The mission of the Plastic Roads project is to convert discarded plastic into roads that are better and less expensive to build and maintain and that do not leach plastic into the environment.
The technology to create “plastic roads” involves replacing some of the bitumen in the asphalt mix with plastic otherwise destined for landfills. In India, where the first plastic road was built in 2002, major floods, recurring heat waves and a steady stream of cars and trucks have proved the durability of these roads.
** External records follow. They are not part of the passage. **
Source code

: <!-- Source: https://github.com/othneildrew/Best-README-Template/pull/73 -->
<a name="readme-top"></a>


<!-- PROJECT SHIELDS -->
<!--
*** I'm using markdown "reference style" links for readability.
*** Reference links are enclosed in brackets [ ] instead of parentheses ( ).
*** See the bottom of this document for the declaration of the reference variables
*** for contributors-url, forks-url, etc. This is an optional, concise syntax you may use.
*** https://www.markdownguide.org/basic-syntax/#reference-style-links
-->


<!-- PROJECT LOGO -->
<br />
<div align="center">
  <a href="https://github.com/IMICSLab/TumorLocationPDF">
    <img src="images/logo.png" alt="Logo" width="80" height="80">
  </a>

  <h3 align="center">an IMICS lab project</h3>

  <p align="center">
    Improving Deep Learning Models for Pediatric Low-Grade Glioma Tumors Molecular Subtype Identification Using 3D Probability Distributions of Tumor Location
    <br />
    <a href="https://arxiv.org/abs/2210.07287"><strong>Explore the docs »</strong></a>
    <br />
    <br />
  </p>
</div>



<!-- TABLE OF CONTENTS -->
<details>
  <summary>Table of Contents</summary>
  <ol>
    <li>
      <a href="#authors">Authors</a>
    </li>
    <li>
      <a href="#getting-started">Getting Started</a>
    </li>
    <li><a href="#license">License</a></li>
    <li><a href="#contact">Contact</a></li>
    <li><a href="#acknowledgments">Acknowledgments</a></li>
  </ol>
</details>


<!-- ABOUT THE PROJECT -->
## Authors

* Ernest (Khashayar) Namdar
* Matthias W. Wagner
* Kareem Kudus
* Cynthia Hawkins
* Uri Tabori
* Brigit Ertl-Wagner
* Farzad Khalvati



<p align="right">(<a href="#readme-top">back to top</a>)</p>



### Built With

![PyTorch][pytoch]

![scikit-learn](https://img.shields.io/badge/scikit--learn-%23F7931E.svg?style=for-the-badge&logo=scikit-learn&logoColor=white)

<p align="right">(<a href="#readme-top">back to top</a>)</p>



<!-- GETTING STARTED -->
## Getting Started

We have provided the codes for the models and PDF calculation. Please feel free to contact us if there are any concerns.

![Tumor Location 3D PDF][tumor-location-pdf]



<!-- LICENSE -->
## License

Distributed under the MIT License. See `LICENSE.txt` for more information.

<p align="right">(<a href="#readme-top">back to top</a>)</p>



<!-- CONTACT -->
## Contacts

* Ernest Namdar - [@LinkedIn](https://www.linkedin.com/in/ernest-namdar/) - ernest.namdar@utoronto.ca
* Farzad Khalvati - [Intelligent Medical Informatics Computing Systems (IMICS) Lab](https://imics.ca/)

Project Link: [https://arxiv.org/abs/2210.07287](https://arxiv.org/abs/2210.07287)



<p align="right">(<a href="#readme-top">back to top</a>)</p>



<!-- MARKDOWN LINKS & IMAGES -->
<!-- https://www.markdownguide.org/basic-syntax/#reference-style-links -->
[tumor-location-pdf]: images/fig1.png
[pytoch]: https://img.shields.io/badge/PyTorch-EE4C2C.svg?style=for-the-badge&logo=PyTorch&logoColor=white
In Australia, Bahrain, Canada, Indonesia, the Netherlands, New Zealand, Slovakia, Switzerland, Turkey, the United Kingdom and the United States, roads, driveways and car parks have been or are being built using this technology.
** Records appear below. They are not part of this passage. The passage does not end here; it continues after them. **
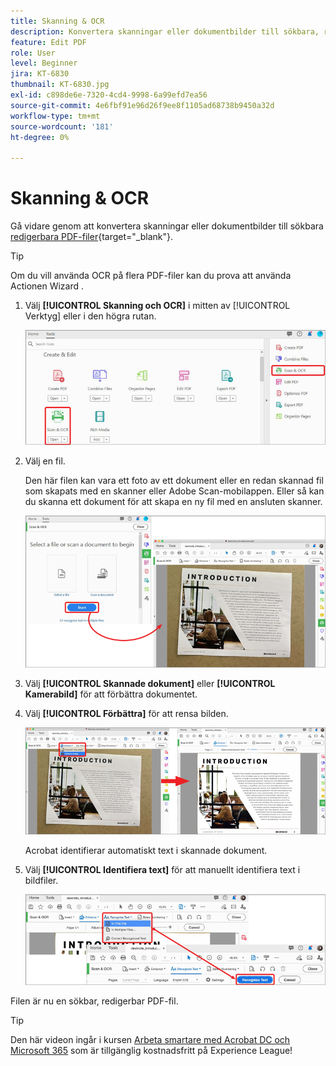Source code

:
 ```yaml
---
title: Skanning & OCR
description: Konvertera skanningar eller dokumentbilder till sökbara, redigerbara PDF-filer och justera kvaliteten på den resulterande filen
feature: Edit PDF
role: User
level: Beginner
jira: KT-6830
thumbnail: KT-6830.jpg
exl-id: c898de6e-7320-4cd4-9998-6a99efd7ea56
source-git-commit: 4e6fbf91e96d26f9ee8f1105ad68738b9450a32d
workflow-type: tm+mt
source-wordcount: '181'
ht-degree: 0%

---
```


# Skanning &amp; OCR

Gå vidare genom att konvertera skanningar eller dokumentbilder till sökbara [redigerbara PDF-filer](https://www.adobe.com/se/acrobat/online/pdf-editor.html){target="_blank"}.

>[!TIP]
>
>Om du vill använda OCR på flera PDF-filer kan du prova att använda Actionen Wizard [](../advanced-tasks/action.md).

1. Välj **[!UICONTROL Skanning och OCR]** i mitten av [!UICONTROL Verktyg] eller i den högra rutan.

   ![Skanna steg 1](../assets/Scan_1.png)

1. Välj en fil.

   Den här filen kan vara ett foto av ett dokument eller en redan skannad fil som skapats med en skanner eller Adobe Scan-mobilappen. Eller så kan du skanna ett dokument för att skapa en ny fil med en ansluten skanner.

   ![Skanna steg 2](../assets/Scan_2.png)

1. Välj **[!UICONTROL Skannade dokument]** eller **[!UICONTROL Kamerabild]** för att förbättra dokumentet.

1. Välj **[!UICONTROL Förbättra]** för att rensa bilden.

   ![Skanna steg 3](../assets/Scan_3.png)

   Acrobat identifierar automatiskt text i skannade dokument.

1. Välj **[!UICONTROL Identifiera text]** för att manuellt identifiera text i bildfiler.

   ![Skanna steg 4](../assets/Scan_4.png)

Filen är nu en sökbar, redigerbar PDF-fil.

>[!TIP]
>
>Den här videon ingår i kursen [Arbeta smartare med Acrobat DC och Microsoft 365](https://experienceleague.adobe.com/?recommended=Acrobat-U-1-2021.microsoft365) som är tillgänglig kostnadsfritt på Experience League!
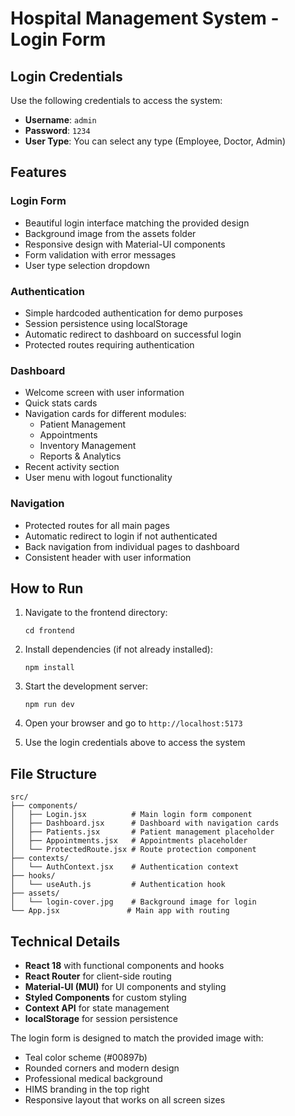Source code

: # Hospital Management System - Login Form

## Login Credentials

Use the following credentials to access the system:

- **Username**: `admin`
- **Password**: `1234`
- **User Type**: You can select any type (Employee, Doctor, Admin)

## Features

### Login Form
- Beautiful login interface matching the provided design
- Background image from the assets folder
- Responsive design with Material-UI components
- Form validation with error messages
- User type selection dropdown

### Authentication
- Simple hardcoded authentication for demo purposes
- Session persistence using localStorage
- Automatic redirect to dashboard on successful login
- Protected routes requiring authentication

### Dashboard
- Welcome screen with user information
- Quick stats cards
- Navigation cards for different modules:
  - Patient Management
  - Appointments
  - Inventory Management
  - Reports & Analytics
- Recent activity section
- User menu with logout functionality

### Navigation
- Protected routes for all main pages
- Automatic redirect to login if not authenticated
- Back navigation from individual pages to dashboard
- Consistent header with user information

## How to Run

1. Navigate to the frontend directory:
   ```
   cd frontend
   ```

2. Install dependencies (if not already installed):
   ```
   npm install
   ```

3. Start the development server:
   ```
   npm run dev
   ```

4. Open your browser and go to `http://localhost:5173`

5. Use the login credentials above to access the system

## File Structure

```
src/
├── components/
│   ├── Login.jsx          # Main login form component
│   ├── Dashboard.jsx      # Dashboard with navigation cards
│   ├── Patients.jsx       # Patient management placeholder
│   ├── Appointments.jsx   # Appointments placeholder
│   └── ProtectedRoute.jsx # Route protection component
├── contexts/
│   └── AuthContext.jsx    # Authentication context
├── hooks/
│   └── useAuth.js         # Authentication hook
├── assets/
│   └── login-cover.jpg    # Background image for login
└── App.jsx               # Main app with routing
```

## Technical Details

- **React 18** with functional components and hooks
- **React Router** for client-side routing
- **Material-UI (MUI)** for UI components and styling
- **Styled Components** for custom styling
- **Context API** for state management
- **localStorage** for session persistence

The login form is designed to match the provided image with:
- Teal color scheme (#00897b)
- Rounded corners and modern design
- Professional medical background
- HIMS branding in the top right
- Responsive layout that works on all screen sizes
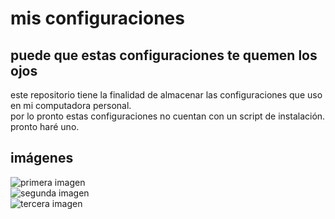 # mis configuraciones
## puede que estas configuraciones te quemen los ojos
este repositorio tiene la finalidad de almacenar las configuraciones que uso en mi computadora personal.  
por lo pronto estas configuraciones no cuentan con un script de instalación. pronto haré uno.
## imágenes
![primera imagen](imágenes/idk.png)  
![segunda imagen](imágenes/idk-2.png)  
![tercera imagen](imágenes/idk-3.png)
Tentative conclusions, drawn from sources all over the World Wide Web, are:
- Plastic in these roads does not leach into the environment.
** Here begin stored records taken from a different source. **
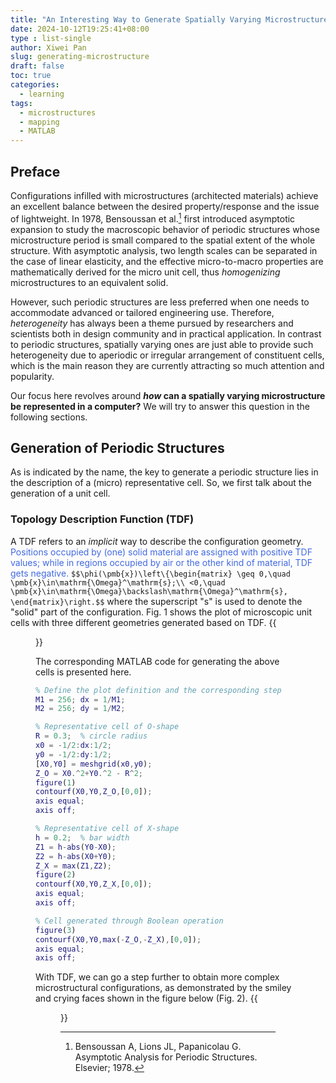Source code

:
 ```yaml
---
title: "An Interesting Way to Generate Spatially Varying Microstructures"
date: 2024-10-12T19:25:41+08:00
type : list-single
author: Xiwei Pan
slug: generating-microstructure
draft: false
toc: true
categories:
  - learning
tags:
  - microstructures
  - mapping
  - MATLAB
---
```

## Preface
Configurations infilled with microstructures (architected materials) achieve an excellent balance between the desired property/response and the issue of lightweight. In 1978, Bensoussan et al.[^1] first introduced asymptotic expansion to study the macroscopic behavior of periodic structures whose microstructure period is small compared to the spatial extent of the whole structure. With asymptotic analysis, two length scales can be separated in the case of linear elasticity, and the effective micro-to-macro properties are mathematically derived for the micro unit cell, thus *homogenizing* microstructures to an equivalent solid.

However, such periodic structures are less preferred when one needs to accommodate advanced or tailored engineering use. Therefore, *heterogeneity* has always been a theme pursued by researchers and scientists both in design community and in practical application. In contrast to periodic structures, spatially varying ones are just able to provide such heterogeneity due to aperiodic or irregular arrangement of constituent cells, which is the main reason they are currently attracting so much attention and popularity.

Our focus here revolves around ***how* can a spatially varying microstructure be represented in a computer?** We will try to answer this question in the following sections.

## Generation of Periodic Structures
As is indicated by the name, the key to generate a periodic structure lies in the description of a (micro) representative cell. So, we first talk about the generation of a unit cell.
### Topology Description Function (TDF)
A TDF refers to an *implicit* way to describe the configuration geometry. <font color=RoyalBlue>Positions occupied by (one) solid material are assigned with positive TDF values; while in regions occupied by air or the other kind of material, TDF gets negative.</font>
`$$\phi(\pmb{x})\left\{\begin{matrix}
\geq 0,\quad \pmb{x}\in\mathrm{\Omega}^\mathrm{s};\\
<0,\quad \pmb{x}\in\mathrm{\Omega}\backslash\mathrm{\Omega}^\mathrm{s},
\end{matrix}\right.$$`
where the superscript "s" is used to denote the "solid" part of the configuration. Fig. 1 shows the plot of microscopic unit cells with three different geometries generated based on TDF.
{{<figure src="/figures/blogFigs/codeMicrostructure/Cell_OX.png" caption="Figure 1: Plot of three different microscopic unit cells. The third cell is obtained by performing an intersection operation on the negation of the first two." width="800">}}

The corresponding MATLAB code for generating the above cells is presented here.

```matlab
% Define the plot definition and the corresponding step
M1 = 256; dx = 1/M1;
M2 = 256; dy = 1/M2;

% Representative cell of O-shape
R = 0.3;  % circle radius
x0 = -1/2:dx:1/2;
y0 = -1/2:dy:1/2;
[X0,Y0] = meshgrid(x0,y0);
Z_O = X0.^2+Y0.^2 - R^2;
figure(1)
contourf(X0,Y0,Z_O,[0,0]);
axis equal;
axis off;

% Representative cell of X-shape
h = 0.2;  % bar width
Z1 = h-abs(Y0-X0);
Z2 = h-abs(X0+Y0);
Z_X = max(Z1,Z2);
figure(2)
contourf(X0,Y0,Z_X,[0,0]);
axis equal;
axis off;

% Cell generated through Boolean operation
figure(3)
contourf(X0,Y0,max(-Z_O,-Z_X),[0,0]);
axis equal;
axis off;
```

With TDF, we can go a step further to obtain more complex microstructural configurations, as demonstrated by the smiley and crying faces shown in the figure below (Fig. 2).
{{<figure src="/figures/blogFigs/codeMicrostructure/Cell_Faces.png" caption="Figure 2: Cells with more complex geometries or topologies." width="800">}}

[^1]: Bensoussan A, Lions JL, Papanicolau G. Asymptotic Analysis for Periodic Structures. Elsevier; 1978.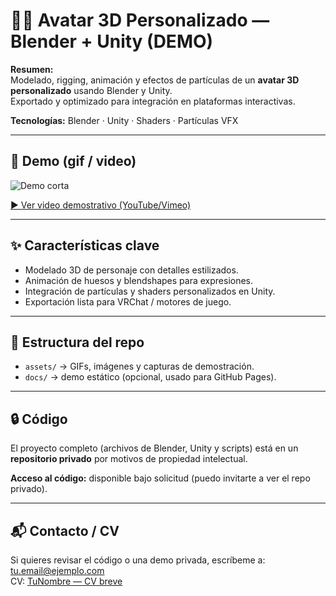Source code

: # 🧑‍🎨 Avatar 3D Personalizado — Blender + Unity (DEMO)

**Resumen:**  
Modelado, rigging, animación y efectos de partículas de un **avatar 3D personalizado** usando Blender y Unity.  
Exportado y optimizado para integración en plataformas interactivas.

**Tecnologías:** Blender · Unity · Shaders · Partículas VFX

---

## 🎥 Demo (gif / video)
![Demo corta](penguingif.gif)

[▶ Ver video demostrativo (YouTube/Vimeo)](https://linkalvideo)

---

## ✨ Características clave
- Modelado 3D de personaje con detalles estilizados.  
- Animación de huesos y blendshapes para expresiones.  
- Integración de partículas y shaders personalizados en Unity.  
- Exportación lista para VRChat / motores de juego.  

---

## 📂 Estructura del repo
- `assets/` → GIFs, imágenes y capturas de demostración.  
- `docs/` → demo estático (opcional, usado para GitHub Pages).  

---

## 🔒 Código
El proyecto completo (archivos de Blender, Unity y scripts) está en un **repositorio privado** por motivos de propiedad intelectual.  

**Acceso al código:** disponible bajo solicitud (puedo invitarte a ver el repo privado).  

---

## 📬 Contacto / CV
Si quieres revisar el código o una demo privada, escríbeme a: tu.email@ejemplo.com  
CV: [TuNombre — CV breve]()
- A significant amount of plastic can be removed from the waste stream.
- Significant carbon savings can be achieved.
- Small amounts of contamination are usually not a problem.
- Plastic roads in Oregon will be more resistant to cracking and deformation than our conventional roads at similar sites and they will last longer.
- These roads will provide good traction for drivers.
- Cost savings can be realized both initially and in maintenance.
A business that builds or maintains roads can benefit from the good public relations resulting from resolving at least some of the plastic problem.
Potential Plastic-Roads Stakeholders
We have identified the following as potential stakeholders:
- MacRebur, “the Plastic Road Company,” is our choice to partner with local stakeholders in the production of products that extend and enhance the bituminous binder used in asphalt. If you know what you are talking about when you talk about plastic and roads, you may want to review MacRebur’s Products page. On this page, you can find the company’s product sheet along with the results of tests by independent laboratories showing no leaching of plastic into the environment and no toxic fumes released.
- Road & Driveway Co. is the local asphalt producer and road builder.
- Oregon Department of Transportation (ODOT) writes the standards for the types and allowable percentage of recycled materials that can be used in the asphalt production process.
- The Oregon State University Asphalt Materials Performance Laboratory performs tests to evaluate the impact of adding new materials in the standards for the types and allowable percentages of recycled materials that can be used in the asphalt production process.
- The Lincoln County Solid Waste Advisory Committee (SWAC) includes local waste-management companies. These companies pick up plastic discarded in trash and recycling bins.